The lead pair make you yawn. They’ve got negligible chemistry as a married couple. Their children are annoying. Their neighbors are annoying. The supporting cast looks like it was put together by someone not serious about their job. The actors can’t decide on what accent to keep, what emotions to portray, the characters weakly written, you wonder why they even bothered with a screenplay.

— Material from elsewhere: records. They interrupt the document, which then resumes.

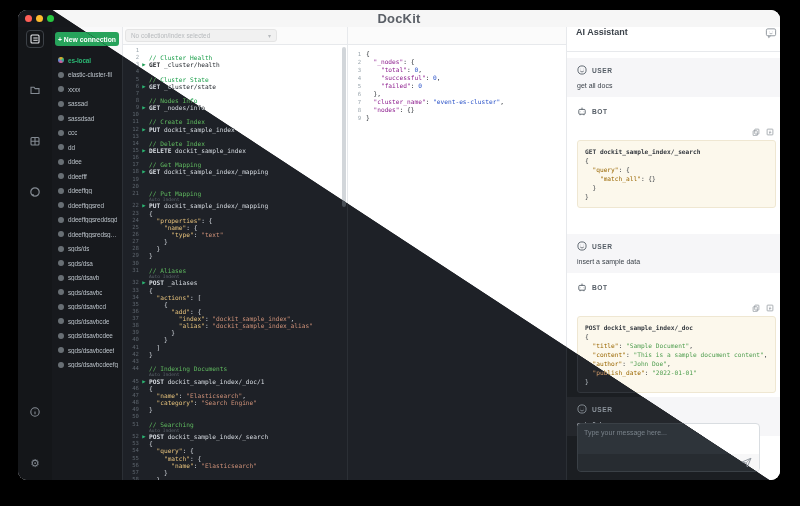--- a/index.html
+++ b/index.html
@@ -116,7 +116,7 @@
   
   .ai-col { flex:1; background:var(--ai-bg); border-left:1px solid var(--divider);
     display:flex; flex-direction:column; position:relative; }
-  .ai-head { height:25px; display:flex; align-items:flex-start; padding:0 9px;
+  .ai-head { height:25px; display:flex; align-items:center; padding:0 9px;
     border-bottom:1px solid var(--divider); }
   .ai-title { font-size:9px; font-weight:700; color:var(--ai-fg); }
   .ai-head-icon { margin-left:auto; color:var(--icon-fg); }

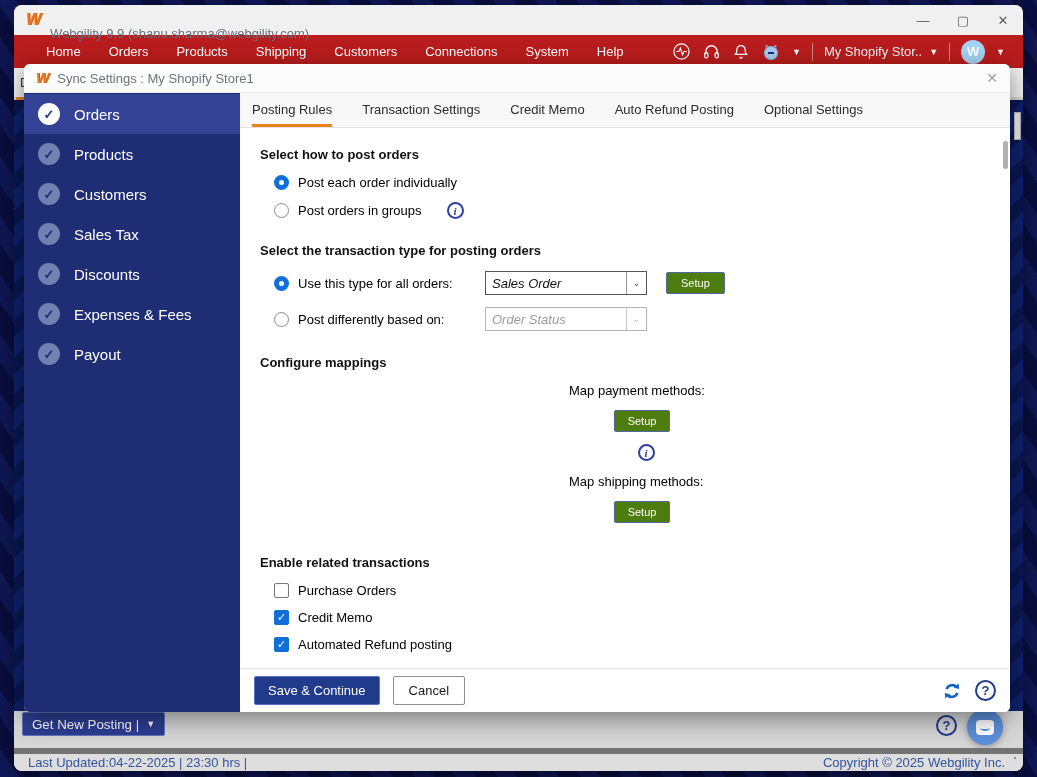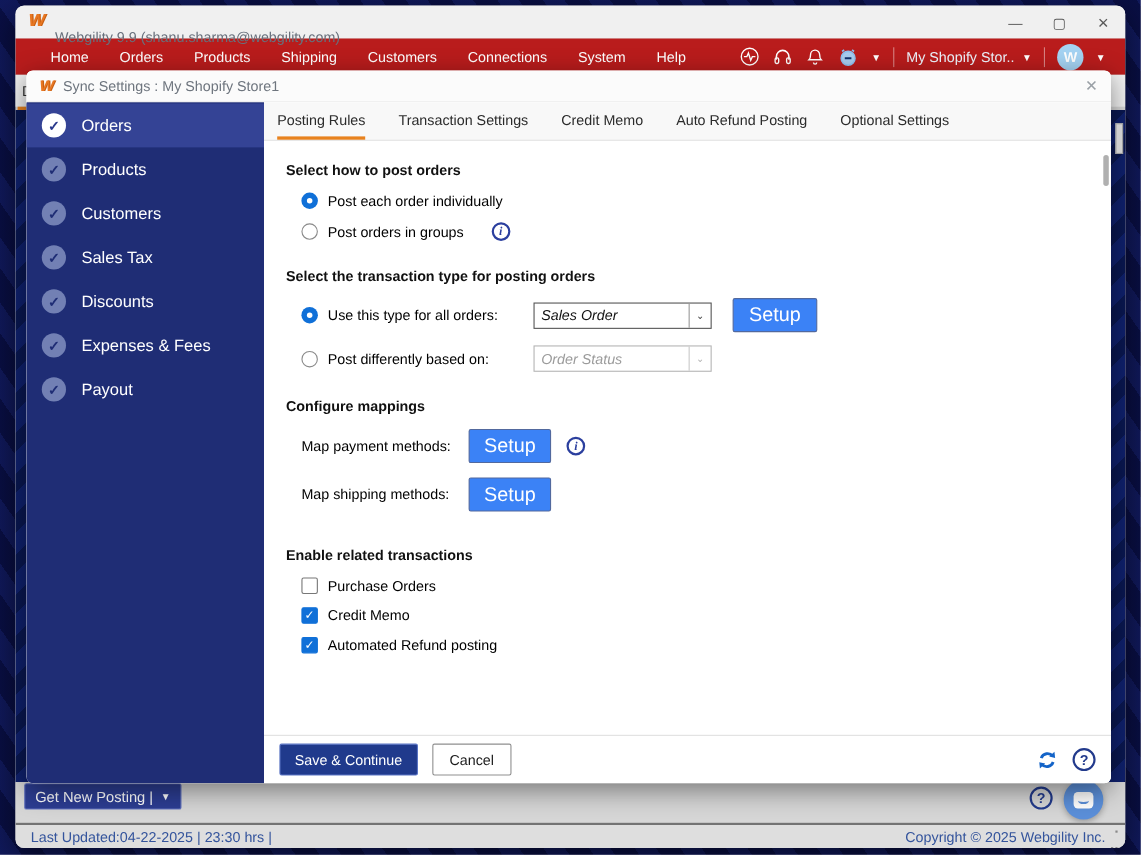--- a/index.html
+++ b/index.html
@@ -118,8 +118,8 @@
   .select-box.disabled .select-value { color:#9b9b9b; }
   .select-box.disabled .select-arrow { border-left-color:#c9c9c9; color:#b5b5b5; }
 
-  .setup-btn { background:#3b82f6; border:1px solid #52699e; border-radius:2px;
-    color:#fff; font-size:18px; padding:4px 13px; cursor:pointer;
+  .setup-btn { background:#4d7c0f; border:1px solid #52699e; border-radius:2px;
+    color:#fff; font-size:11px; padding:4px 13px; cursor:pointer;
     font-family:"Liberation Sans", sans-serif; }
   .setup-btn.lg { margin-left:10px; padding:4px 14px; }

Review by Arnab Banerjee on Deccan Chronicle

Rating: ★½☆☆☆

As a film, 31st October should have served to encourage a sobering sense of responsibility, a more truthful perspective on our identities — both individual and national — and a stronger tendency toward restraint in those who might find violence appealing. And justifying. There was a goldmine of rich material here, but there is nothing explored of the dark subject matter in this story. Neither is any attempt made to go beyond what is already in public domain, and so, the film fatally lacks in focus or momentum. In terms of the background to such an unfortunate incident, the director doesn’t furnish us with any more insights, whatsoever, to give us a peep into the cause for such an attack. This could have been a revelatory work on the nature and consequences of physical, emotional, psychological and sexual violence too. Instead, all that the narrative focuses on are gory killings that make viewers bruised by depictions of gross violence. Even after so much bloodshed shown, the discomforting exploration of human misbehaviour fails to strike a chord among the viewers: so devoid of any emotional connect the film remains.

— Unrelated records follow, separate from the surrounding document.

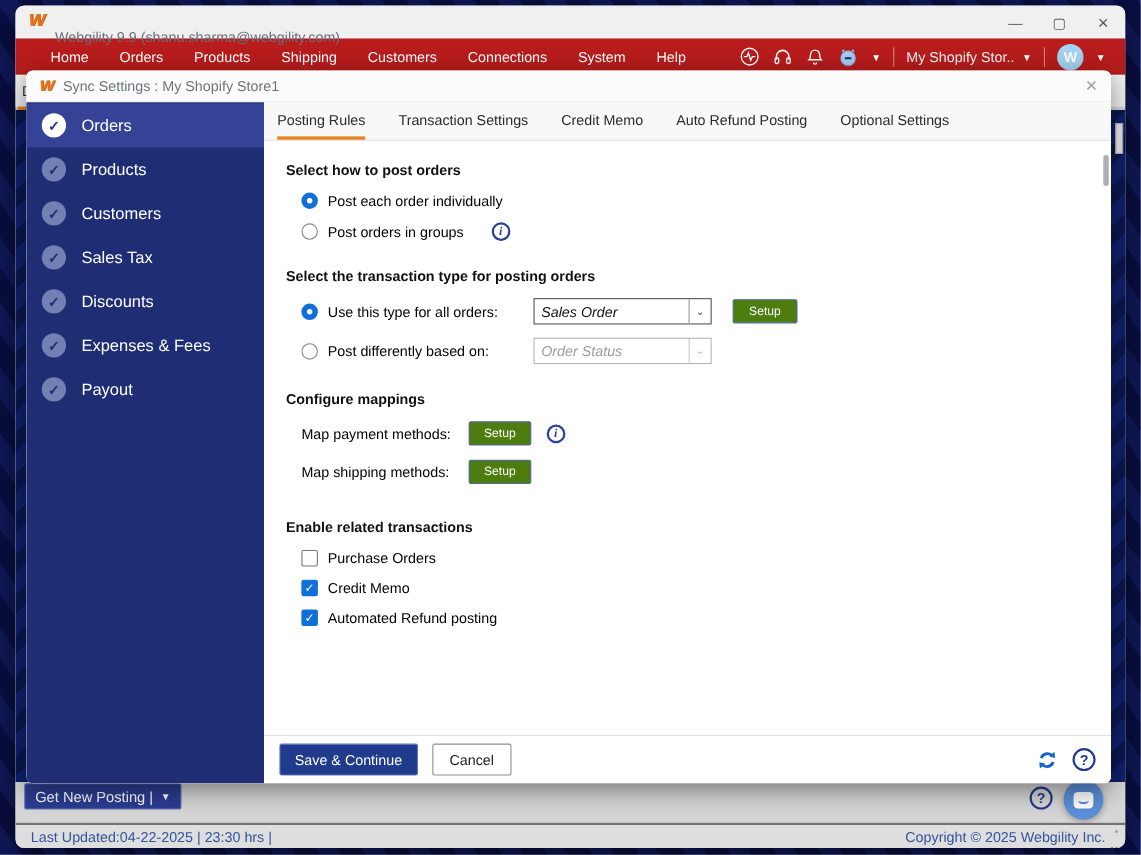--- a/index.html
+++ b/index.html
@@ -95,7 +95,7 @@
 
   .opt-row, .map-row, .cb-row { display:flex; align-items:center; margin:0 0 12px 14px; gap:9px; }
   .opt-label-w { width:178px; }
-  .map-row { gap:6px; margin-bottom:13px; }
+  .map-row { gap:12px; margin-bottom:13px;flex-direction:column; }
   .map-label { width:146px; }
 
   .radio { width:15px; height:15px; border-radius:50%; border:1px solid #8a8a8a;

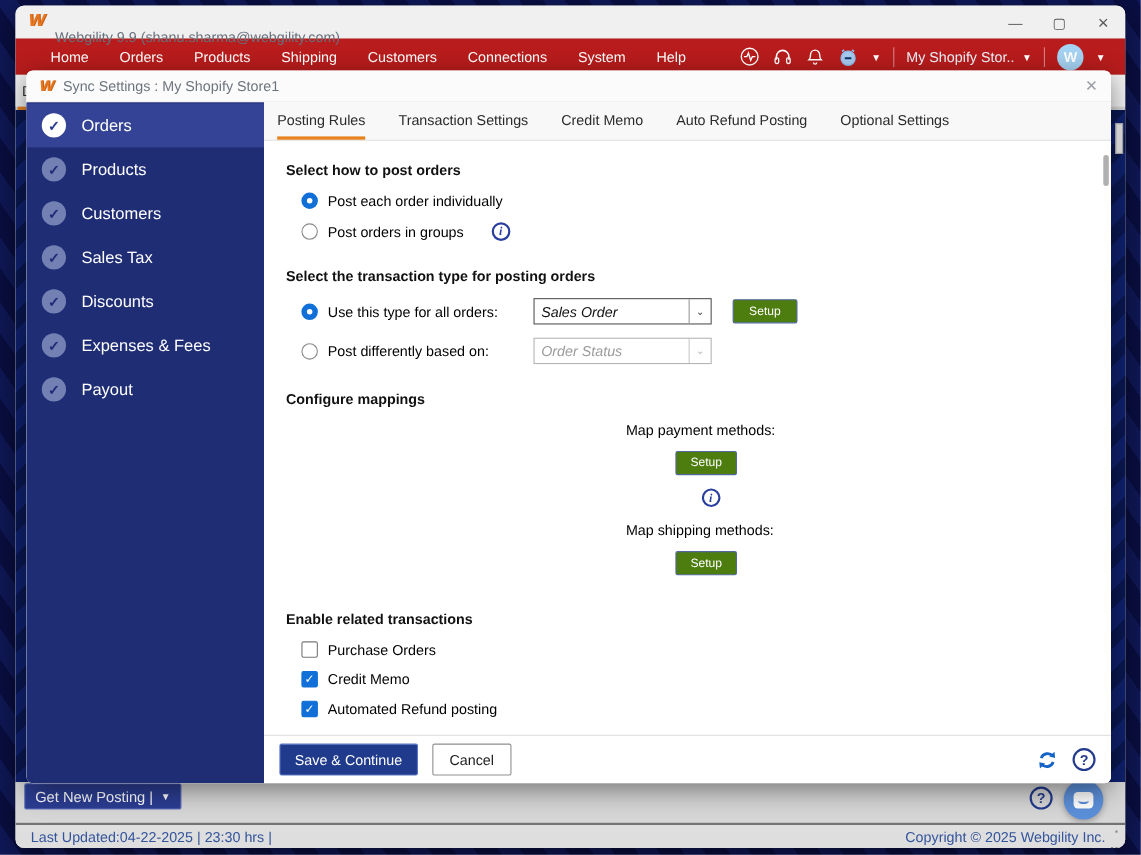--- a/index.html
+++ b/index.html
@@ -44,7 +44,7 @@
       #0c1d66; }
   .gray-band { position:absolute; left:0; right:0; top:643px; height:37px; background:#d6d6d6; }
   .statusbar { position:absolute; left:0; right:0; bottom:0; height:23px; background:#dedede;
-    border-top:2px solid #737373; display:flex; align-items:center; color:#34549c; }
+    border-top:6px solid #737373; display:flex; align-items:center; color:#34549c; }
   .status-left { margin-left:14px; }
   .status-right { margin-left:auto; margin-right:6px; display:flex; align-items:center; gap:4px; color:#6d6d6d; }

Review by Divya Pal on News18

Rating: ★★☆☆☆

While the film manages to capture the unabated violence convincingly, and the efforts that stranded Sikh families to save their lives and a few Hindu families extending help, the impact doesn’t come across too strongly. So you might find the sequences of violence and barbarity leaving you a bit disturbed, but it gets forgotten with the next sequence that follows. As far as acting is concerned, Soha Ali Khan and Vir Das are average. Both Khan and Das were doing a project that gave them the opportunity to display every ounce and nuance of emotion. They could have easily delivered a range of emotions and proved their mettle. But they fail. Their eyes might swell with tears but it won’t affect you much. Since the film clearly lacks emotional depth, it might not strike a chord with those who witnessed the horror.

Review by Kunal Guha on Mumbai Mirror

Rating: ★★☆☆☆

Vir Das portrays pain like a man with acid reflux. But given the Flanders-esque (The Simpsons) character written for him, there’s barely much he could offer. Soha Ali Khan pulls off her Sikhni convincingly and faintly resembles a young Amrita Singh, despite her petite frame. The blood-spattered font in the opening credits is telling of the violence this film packs in. Families being burnt inside their cars, victims being dragged out of their homes and their limbs severed on the streets and so on. Even if you have the appetite for so much gore — you’d still rather watch a slasher — it would at least not be as sappy.